Anlaşılmıştır ki, korkunç cinayetin ardından geçen dört yıllık süreyi Lice Cumhuriyet Başsavcılığı masum bir kız çocuğunun katillerinin peşine düşmek yerine olayda ihmali davayı kapatmanın çalışmasını yürütmüştür. Olayı karartmak ve failleri aklamakla meşgul olanların unuttuğu bir gerçek vardır ki, skandallar silsilesiyle olay ilk günkü tazeliğini korumaktadır ve Ceylan’ın açık kalan gözleri devletin yakasındadır!
Tapantepe Karakolu yetkililerinin, kendilerine bildirildiği halde kendi yetki sahalarındaki olay mahalline intikal etmemeleri, savcının da can güvenliğini bahane ederek olay yerine aynı gün içinde gitmeyip delillerin karartılma ihtimaline yol açması nedeniyle bu kurum ve kişiler görevlerini ihmal etmişlerdir. Şunu açıkça ifade etmek isteriz ki, ihmaller zinciri görülmek istenmediğinden dolayı savcılığın söz konusu kararı bizler için yok hükmündedir.
Olay anından itibaren Ceylan Önkol cinayeti hukuka uygun biçimde soruşturulmamış ve bu cinayetin faillerinin bulunması için ciddi bir çaba sergilenmemiştir. Olayın muhatabı olan kurum ve kişiler, bu güne kadar inkâr ve savunma psikolojisi ile hareket etmiş, soruşturma kamuoyunun baskısı sonucu kerhen ve çok geç başlamıştır. Ceylan’ın ölümüne neden olan olayda bir dizi ihmal ve kusur; olay sonrasında ise müteselsilen keyfilik ve kasıt vardır.

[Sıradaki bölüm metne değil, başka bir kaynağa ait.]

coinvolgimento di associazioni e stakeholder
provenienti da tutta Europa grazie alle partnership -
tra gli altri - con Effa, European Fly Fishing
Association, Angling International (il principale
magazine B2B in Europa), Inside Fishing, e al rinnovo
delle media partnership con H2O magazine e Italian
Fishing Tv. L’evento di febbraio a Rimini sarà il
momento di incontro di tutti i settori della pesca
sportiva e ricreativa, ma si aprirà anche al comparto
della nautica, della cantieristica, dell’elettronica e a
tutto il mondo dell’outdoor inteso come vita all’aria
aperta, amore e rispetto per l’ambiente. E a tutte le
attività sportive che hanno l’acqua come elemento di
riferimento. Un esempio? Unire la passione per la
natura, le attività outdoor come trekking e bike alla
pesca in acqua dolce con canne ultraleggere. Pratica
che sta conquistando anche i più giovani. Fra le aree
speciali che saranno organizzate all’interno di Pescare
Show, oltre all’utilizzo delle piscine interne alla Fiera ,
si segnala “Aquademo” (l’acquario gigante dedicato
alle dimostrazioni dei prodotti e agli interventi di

Ve savcılık söz konusu ihmal, kusur ve kasıtları aydınlatmak için çaba saf etmek yerine, kendisinin de parçası olduğu yanlışları temize çıkarmanın gayreti içerisine girmiştir.
Kürt sorununda önemli adımların atıldığı, silahların kalıcı olarak susması için en üst düzeyde “baldıran zehri olsa bile” metoforuyla ifade edilen bir kararlılığın gösterildiği bir zamanda masum, mazlum ve maktul Ceylanımızın dosyası için alınan bu türden kararlar barış umutlarını gölgelemekte “helalleşme” beklentilerini boşa çıkarmaktadır. Unutulmamalıdır ki, adil bir barış ve helalleşmenin yolu Ceylan gibi sembolik dosyaların aydınlatılmasından ve bunların faillerinin ortaya çıkarılıp cezalandırılmasından geçiyor.
Özgür-Der olarak, değil dört yıl; on yıllar geçse bile sevgili Ceylanımızı unutmayacağımızı ve unutturmayacağımızı bir kez daha hatırlatmak isteriz. Son olarak yetkili kurumları bir daha ciddiyetli davranmaya, bugüne dek biriken soruları cevaplayacak ve zihinlerdeki şüpheleri giderecek çok yönlü ve derinlikli bir soruşturma yürütmeye, kusurlu ve sorumluları ortaya çıkarıp gereğini yapmaya çağırıyoruz.